State Archaeologist Nicholas Bellantoni was the first scientist to demonstrate that Connecticut colonists rearranged the corpses of individuals who had died of tuberculosis but were believed to be 'undead'.
"The documentary will tell the story beginning in 1990 when a couple of very surprised young boys discovered two skulls at the site of a new gravel quarry," says Leanne Kennedy Harty, director of the museum.
The videographers followed Bellantoni's investigation, from discovery and excavation to identification and preservation of the remains of 28 people who died between 1750 and 1830. His work included comparative gross morphology and x-rays at the National Museum of Health and Medicine in Washington, research to trace descendants, and a reburial ceremony.
"This is a very good example of how interdisciplinary archaeology can expand our understanding of the ways of life of people who lived before us," Harty says.

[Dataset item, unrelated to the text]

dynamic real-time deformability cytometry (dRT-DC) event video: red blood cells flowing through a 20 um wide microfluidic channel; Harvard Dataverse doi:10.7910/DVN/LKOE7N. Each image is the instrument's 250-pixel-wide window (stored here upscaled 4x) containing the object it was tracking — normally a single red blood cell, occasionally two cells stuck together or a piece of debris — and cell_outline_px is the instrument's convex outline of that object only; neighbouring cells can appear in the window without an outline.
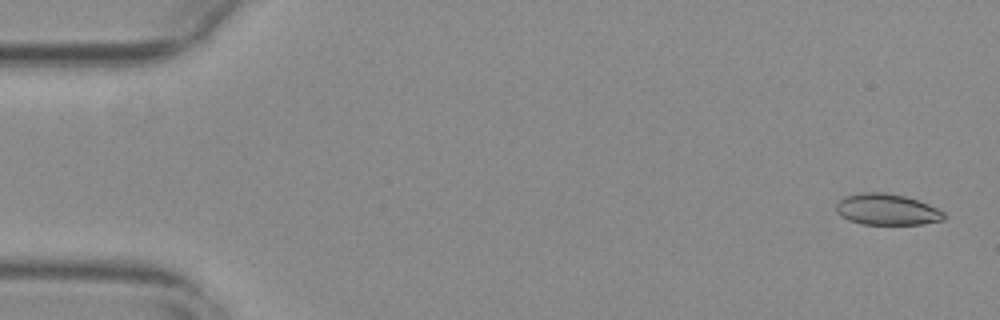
{"species": "common noctule bat (a hibernating species)", "species_latin": "Nyctalus noctula", "temperature_condition": "warm", "stored_images_in_passage": 54, "camera_frame_rate_fps": 3000, "um_per_image_px": 0.085, "animal": {"sex": "female", "body_mass_g": 29.2, "forearm_length_mm": 56.3}, "frame": {"image": 1, "passage_image": 2, "time_ms": 0.333, "image_size_px": [1000, 320], "cell_outline_px": [[944, 220], [924, 224], [860, 224], [848, 220], [840, 216], [836, 212], [836, 204], [844, 196], [860, 192], [884, 192], [904, 196], [928, 204], [944, 212]], "centroid_in_image_um": [75.35, 17.81], "position_along_channel_um": 9.7, "area_um2": 19.65}}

One burial site contained the remains of 'J.B.,' a man who died around the age of 55, whose corpse had been dug up and rearranged five to 10 years after his death and original burial. The find was the first physical evidence in America to verify written accounts that colonists believed that the dead were coming back to life to infect family members with the dreaded tuberculosis, the major cause of death in adults until the Civil War.
"Colonial farming families lived in crowded, unsanitary conditions, and diseases like tuberculosis spread inexorably," says Bellantoni, state archaeologist and head of the Archaeology Center. "They had no idea of germ theory and did not understand airborne disease transmission. All they knew was that family members were dying.

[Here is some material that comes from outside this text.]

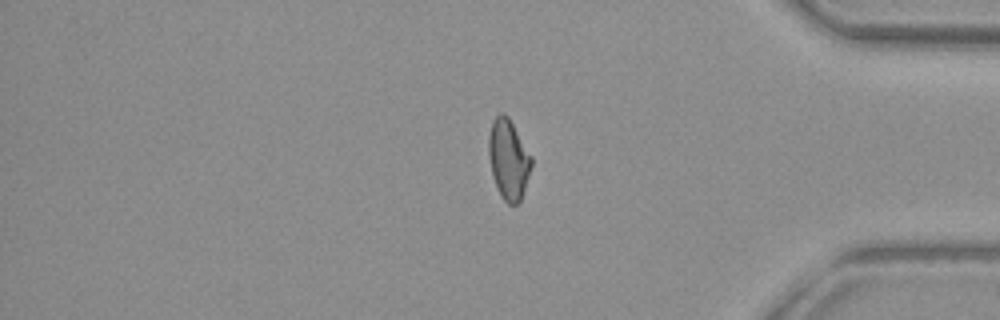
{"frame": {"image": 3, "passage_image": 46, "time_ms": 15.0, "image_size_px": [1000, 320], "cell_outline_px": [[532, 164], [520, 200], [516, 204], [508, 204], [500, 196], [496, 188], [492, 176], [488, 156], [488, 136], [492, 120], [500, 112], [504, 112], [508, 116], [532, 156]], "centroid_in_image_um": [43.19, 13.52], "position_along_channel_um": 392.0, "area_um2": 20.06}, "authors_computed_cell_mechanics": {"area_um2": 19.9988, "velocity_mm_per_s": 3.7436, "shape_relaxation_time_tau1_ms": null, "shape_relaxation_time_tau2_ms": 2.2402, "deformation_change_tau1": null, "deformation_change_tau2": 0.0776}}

"One attempt to explain transmission suggested that the recent tubercular dead remained 'undead' and were capable of leaving their graves and feeding on living family members, giving them the disease in the process," he says.
"The New England vampire belief was a folk medicine belief system developed among rural farming families because physicians at the time could do little to save their loved ones," he adds. "This is not a 'Dracula' story. This is a public health story."
The documentary is one of a 13-part series about the science and folklore of ancient humans that will air on the National Geographic Channel in the fall.
"We are trying to discover who 'J.B.' was, how he lived and died, and what his life was like," says director Ian Parton. "The story of J.B. is rare, because there is a conclusion. In most stories from the distant past, you can never be sure what the ending was."